Every line below between the line holding "ring dip: (409, 254)" and the line holding "index pip: (473, 177)", inclusive, should be repeated exactly, and all other lines omitted.

── Data provided ──

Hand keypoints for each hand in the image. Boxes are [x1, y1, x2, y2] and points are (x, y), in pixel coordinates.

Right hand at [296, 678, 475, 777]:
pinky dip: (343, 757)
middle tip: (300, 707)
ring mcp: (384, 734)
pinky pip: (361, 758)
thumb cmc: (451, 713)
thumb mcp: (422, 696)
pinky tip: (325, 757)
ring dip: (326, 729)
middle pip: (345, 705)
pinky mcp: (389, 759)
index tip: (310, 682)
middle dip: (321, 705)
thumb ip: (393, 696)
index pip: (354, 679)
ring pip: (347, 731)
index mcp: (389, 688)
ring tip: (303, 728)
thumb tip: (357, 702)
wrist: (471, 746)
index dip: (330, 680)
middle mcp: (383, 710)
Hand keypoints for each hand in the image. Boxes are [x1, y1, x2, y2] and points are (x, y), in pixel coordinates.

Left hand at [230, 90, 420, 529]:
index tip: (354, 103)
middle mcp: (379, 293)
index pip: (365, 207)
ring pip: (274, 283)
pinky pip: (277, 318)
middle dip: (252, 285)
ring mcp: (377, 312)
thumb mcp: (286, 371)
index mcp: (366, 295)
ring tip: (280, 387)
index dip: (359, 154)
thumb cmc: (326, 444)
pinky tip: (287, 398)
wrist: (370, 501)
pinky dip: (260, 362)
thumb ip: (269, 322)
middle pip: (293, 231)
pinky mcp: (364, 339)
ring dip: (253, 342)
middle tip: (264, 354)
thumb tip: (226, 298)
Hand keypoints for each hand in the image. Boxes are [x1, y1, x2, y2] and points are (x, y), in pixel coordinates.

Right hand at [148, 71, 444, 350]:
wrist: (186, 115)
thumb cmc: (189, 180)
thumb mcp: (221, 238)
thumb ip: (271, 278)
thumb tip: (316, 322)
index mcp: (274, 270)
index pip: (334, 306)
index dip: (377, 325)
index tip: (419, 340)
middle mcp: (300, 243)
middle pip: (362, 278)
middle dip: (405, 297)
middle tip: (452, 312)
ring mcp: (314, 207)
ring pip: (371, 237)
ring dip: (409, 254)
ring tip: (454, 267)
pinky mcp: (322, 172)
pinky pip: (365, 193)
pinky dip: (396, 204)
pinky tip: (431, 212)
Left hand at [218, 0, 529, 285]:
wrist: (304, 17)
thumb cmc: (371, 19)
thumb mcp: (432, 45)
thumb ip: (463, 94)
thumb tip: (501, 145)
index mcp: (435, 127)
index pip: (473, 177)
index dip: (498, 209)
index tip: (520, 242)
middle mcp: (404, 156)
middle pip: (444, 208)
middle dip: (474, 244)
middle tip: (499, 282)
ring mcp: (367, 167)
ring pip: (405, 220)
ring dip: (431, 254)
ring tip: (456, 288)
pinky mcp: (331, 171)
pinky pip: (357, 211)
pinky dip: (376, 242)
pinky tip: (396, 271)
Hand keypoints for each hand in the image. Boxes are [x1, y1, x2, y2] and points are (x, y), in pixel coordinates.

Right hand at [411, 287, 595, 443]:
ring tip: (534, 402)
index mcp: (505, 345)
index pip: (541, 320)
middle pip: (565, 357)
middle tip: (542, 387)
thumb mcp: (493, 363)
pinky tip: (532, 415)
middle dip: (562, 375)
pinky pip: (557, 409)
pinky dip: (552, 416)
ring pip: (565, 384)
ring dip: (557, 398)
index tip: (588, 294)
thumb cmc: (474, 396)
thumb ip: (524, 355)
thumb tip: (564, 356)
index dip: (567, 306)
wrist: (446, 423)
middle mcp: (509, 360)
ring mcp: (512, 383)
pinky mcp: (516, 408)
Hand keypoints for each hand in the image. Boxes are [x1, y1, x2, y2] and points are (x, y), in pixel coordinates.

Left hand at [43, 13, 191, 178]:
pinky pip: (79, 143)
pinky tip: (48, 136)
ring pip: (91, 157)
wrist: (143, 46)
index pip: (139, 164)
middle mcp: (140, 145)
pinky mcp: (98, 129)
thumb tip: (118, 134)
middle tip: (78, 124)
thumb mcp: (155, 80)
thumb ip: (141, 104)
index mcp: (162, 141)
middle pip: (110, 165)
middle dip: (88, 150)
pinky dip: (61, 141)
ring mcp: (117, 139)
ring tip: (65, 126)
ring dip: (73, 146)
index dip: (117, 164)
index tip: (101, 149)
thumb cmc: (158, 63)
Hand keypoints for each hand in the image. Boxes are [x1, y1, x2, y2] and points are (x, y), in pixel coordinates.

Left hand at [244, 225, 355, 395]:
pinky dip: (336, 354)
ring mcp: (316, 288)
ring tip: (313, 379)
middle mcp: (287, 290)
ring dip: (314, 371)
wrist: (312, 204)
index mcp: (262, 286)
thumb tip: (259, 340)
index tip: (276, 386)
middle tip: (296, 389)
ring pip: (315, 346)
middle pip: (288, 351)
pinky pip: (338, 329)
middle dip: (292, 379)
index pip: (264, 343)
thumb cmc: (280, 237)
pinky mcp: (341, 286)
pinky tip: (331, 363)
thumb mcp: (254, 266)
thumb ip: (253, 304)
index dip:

───

Answer area:
ring dip: (409, 254)
ring tip: (454, 267)
pinky mcp: (322, 172)
pinky pip: (365, 193)
pinky dip: (396, 204)
pinky tip: (431, 212)
Left hand at [218, 0, 529, 285]:
wrist: (304, 17)
thumb cmc: (371, 19)
thumb mcp: (432, 45)
thumb ip: (463, 94)
thumb tip: (501, 145)
index mcp: (435, 127)
index pip: (473, 177)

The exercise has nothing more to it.